> [Apply what you read]:
A - Copy the stretch from "How do I avoid" through "xml ) Need Help??" in the PerlMonks post on double substitution, word for word.
B - In the PerlMonks post on double substitution, which module had the poster recently been looking through?
C - Extend the PerlMonks post on double substitution, picking up right after its final sentence.

> [Text under study]:
══════════
Beefy Boxes and Bandwidth Generously Provided by pair Networks
Welcome to the Monastery
 
PerlMonks  

How do I avoid double substitution when replacing many patterns?

by kyle (Abbot)
on Jan 20, 2007 at 16:39 UTC ( [id://595683]=perlquestion: print w/replies, xml ) Need Help??

kyle has asked for the wisdom of the Perl Monks concerning the following question:

I was looking through Class::Phrasebook recently. Among its features is a miniature template system. You can give it data like this:

$phrase = 'Hello $dolly!'; $variables = { dolly => 'Nurse' };

...and that will be turned into "Hello Nurse!" The code to do this job looks like this:

$phrase =~ s/\$([a-zA-Z0-9_]+)/$variables->{$1}/g; # also process variables in $(var_name) format. $phrase =~ s/\$\(([a-zA-Z0-9_]+)\)/$variables->{$1}/g;

That's fine until someone does something like:

$phrase = '$foo $bar'; $variables = { foo => '$(bar)', bar => '$(foo)', };

When that happens, the first replacement above changes the phrase to "$(bar) $(foo)" (the correct result), and then the second replacement turns it into "$(foo) $(bar)" (wrong).
══════════
> [Given data]:
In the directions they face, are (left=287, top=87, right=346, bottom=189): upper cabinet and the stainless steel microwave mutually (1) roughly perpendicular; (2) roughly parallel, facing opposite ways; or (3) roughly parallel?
══════════
> [Answers provided]:
A -
How do I avoid double substitution when replacing many patterns?

by kyle (Abbot)
on Jan 20, 2007 at 16:39 UTC ( [id://595683]=perlquestion: print w/replies, xml ) Need Help??

B - Class::Phrasebook

C -
To be fair, this is a contrived example, and real world examples of this problem are few and far between. Nevertheless, when it does happen, it may be a real pain to debug.

It got me thinking about a bulletproof way to do this kind of interpolation, and I eventually came up with this:

my @phrase_parts = split /(\$(?:\(\w+\)|\w+))/, $phrase; foreach my $part ( @phrase_parts ) { $part =~ s{ \$ (\w+) }{$variables->{$1}}xms || $part =~ s{ \$ \( (\w+) \) }{$variables->{$1}}xms; } $phrase = join '', @phrase_parts;

I'm using the fact that split will include its delimiters in its result when the pattern you give it is wrapped in capturing parentheses. Everything that looks like a variable is an isolated element in @phrase_parts. Each one is subjected to replacement only once, so their replacements can't interfere with each other.

Now I'm wondering if there's an even better way. The only other thought I had was to use Template Toolkit, but that seemed like a much larger hammer than necessary. I'd be interested to hear thoughts about this from the monks.

Replies are listed 'Best First'.
Re: How do I avoid double substitution when replacing many patterns?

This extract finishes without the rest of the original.